Princess Ljubica Obrenovic

Princess Ljubica Obrenovic
Princess Ljubica Obrenovic

Princess Ljubica was born in Srezojevci on 3rd/14th January 1785. Her father was Before the wedding, Ljubica was “the most prominent girl among all girls from the surrounding”. A year or two before the outbreak of the uprising Milos Teodorovic Obrenovic, latter Prince of Serbia, who was the brother of Jakov and Milan Obrenovic saw her.

Leaving his son-in-law, Sava, perhaps 1802 or 1803, before finally settling with his brother Milan, Milos crossed Srezojevci through Pranjani on his way to Brusnica.

On one of the river streams he saw Ljubica and her mother, who bleached the canvas. “Then I was past 20 years, and yet I was as a young boy. As soon as I saw Ljubica, my eyes remained on her. She and her mother, they noticed me, came out of the water, and lowered their skirts. I jumped over the water and on the other bank I sat down to take care of myself. I sat there for an hour, only to endure watching Ljubica. She was beautiful like a miracle. ”

When brother Milan gave him some livestock, Milos frequently came to Srezojevce, near Vukomanović, to see Ljubica again.

His friend in cattle-breeding Turk Ćor-Zuka came behind Milos’s secret, and he admitted that he loved Ljubica. Turk then took on himself to convince Milan to ask Ljubica from Vukomanovic.

The question of Milos’s marriage was re-established only after the outbreak of the First Rebellion. From the prince’s story, we learned that Duke Milan had asked Ljubica and brought her to their home. “When I was married I was about 24 years old.”

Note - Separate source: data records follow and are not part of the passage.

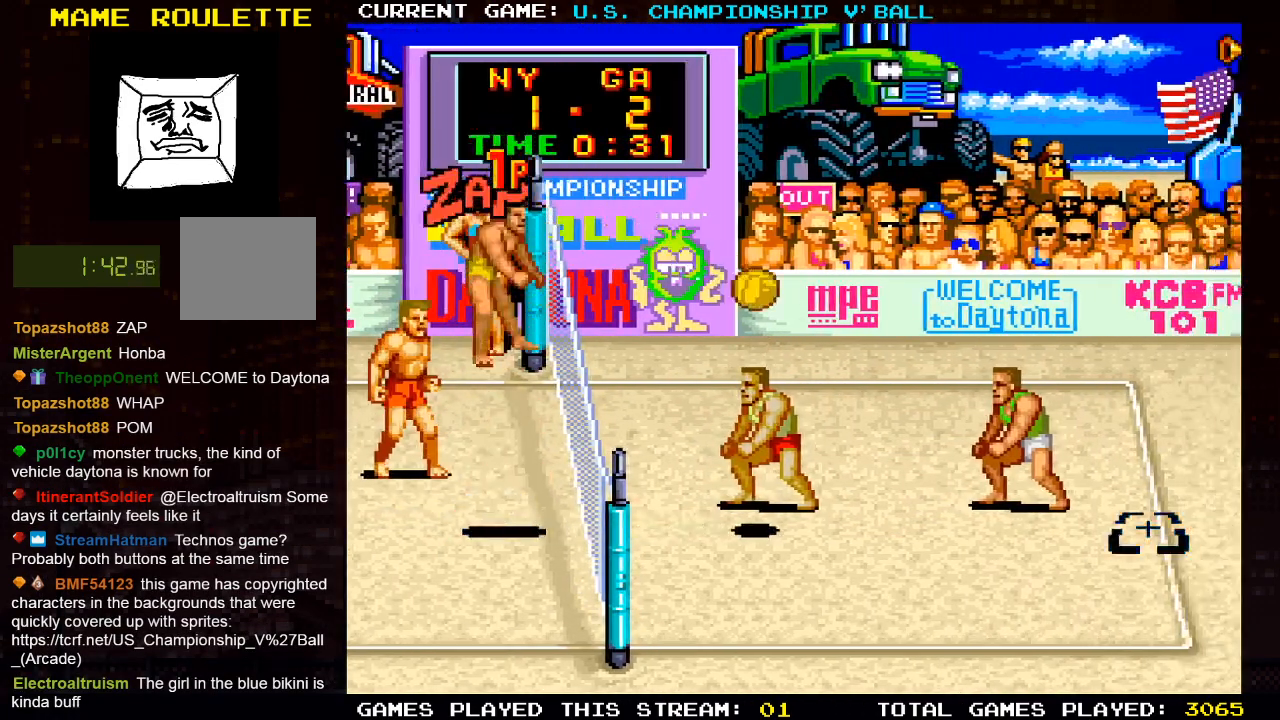
{"buttons": [], "left_stick": "center", "right_stick": "center", "events": [[167, "DPAD_RIGHT", "up"]]}
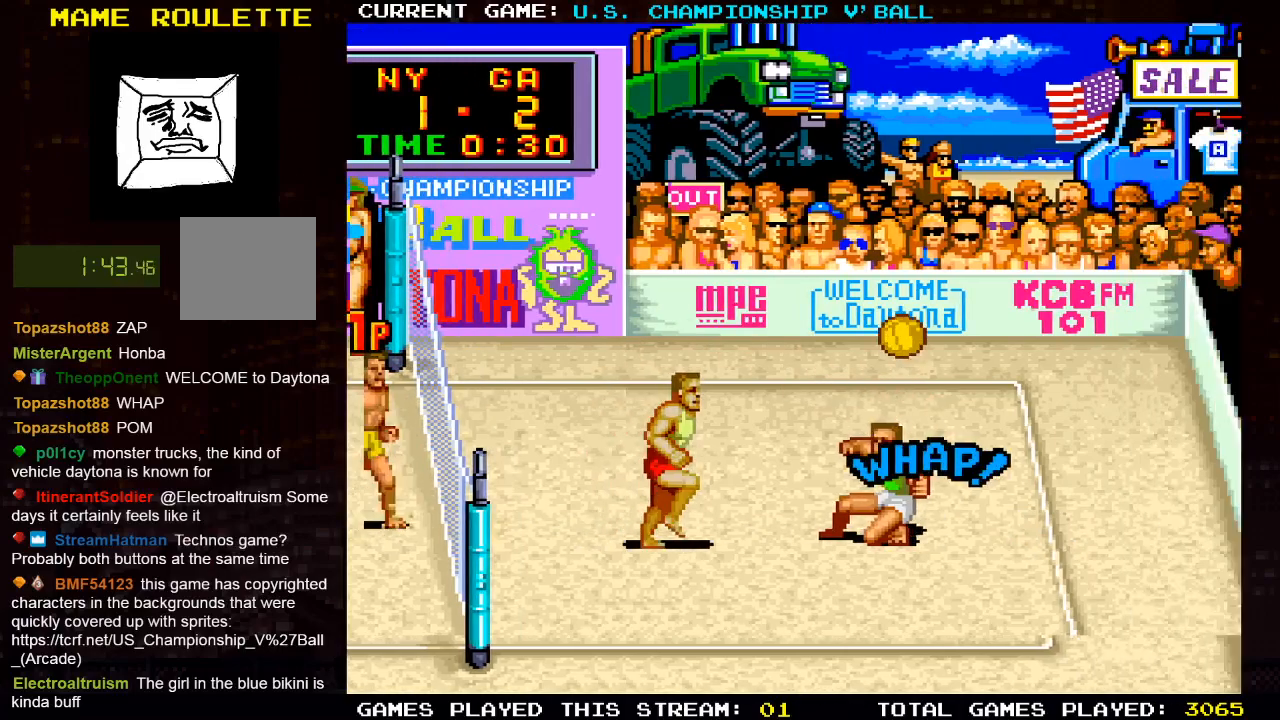
{"buttons": [], "left_stick": "center", "right_stick": "center", "events": []}
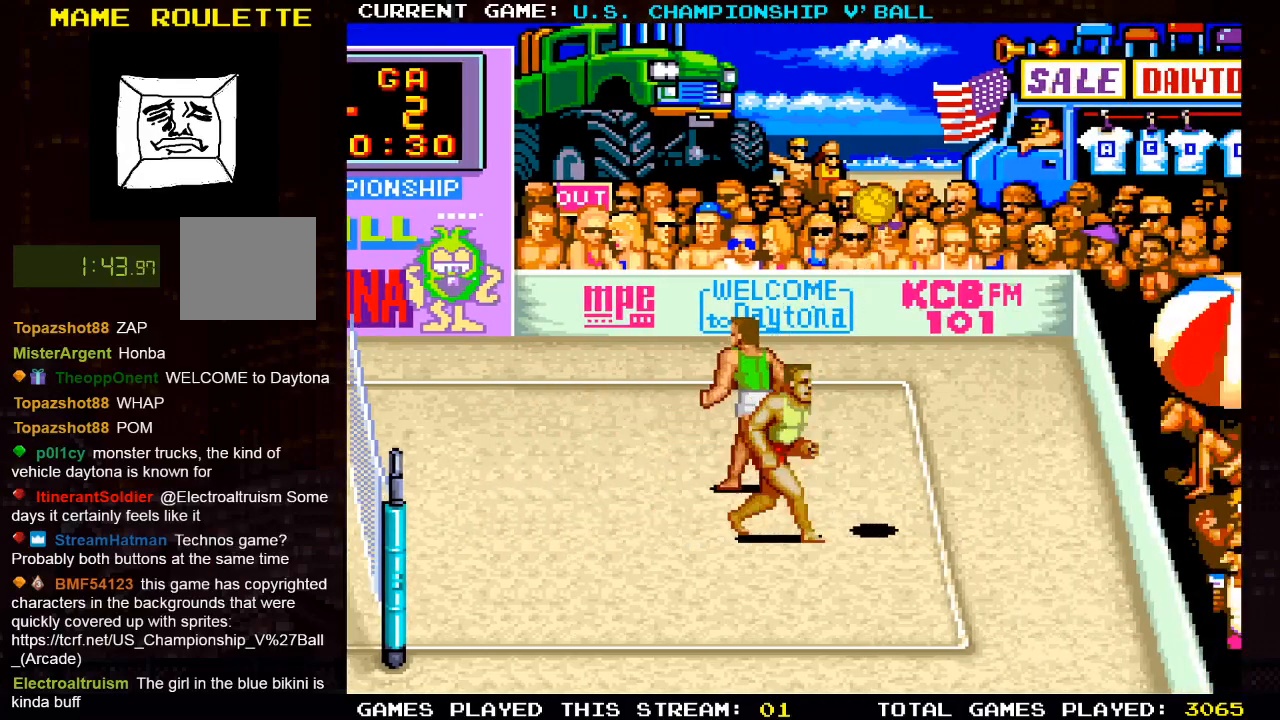
{"buttons": [], "left_stick": "center", "right_stick": "center", "events": []}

Milos and Ljubica married in spring of 1804. Milan urged Karadjordje to cum most likely, at the time of the conquest of Rudnik on March 18, 1804. Prince Milos and Princess Ljubica had eight children, four boys and four girls. The parents have survived only two children, son Mihailo, daughter Petrija and Jelisaveta’s mother.

Because of the murder she committed against Petrija, one of the mistresses of Prince Milos, she lived for some time separately from him, and even at the time of the attack on Prince Milos openly stood on the side of the opposition.

On the other hand, after Milos’s departure from Serbia in 1839, she participated in the movements for the return of her husband to the country.

Of all the Obrenovic who had been expelled from the country, Ljubica last withdrew trying until the last moment to save the Dynasty.

Overpowered by sorrow about the fate of her family rather than from disease, she died in Novi Sad on 14th/26th May 1843. She was buried in the Monastery of Krusedol.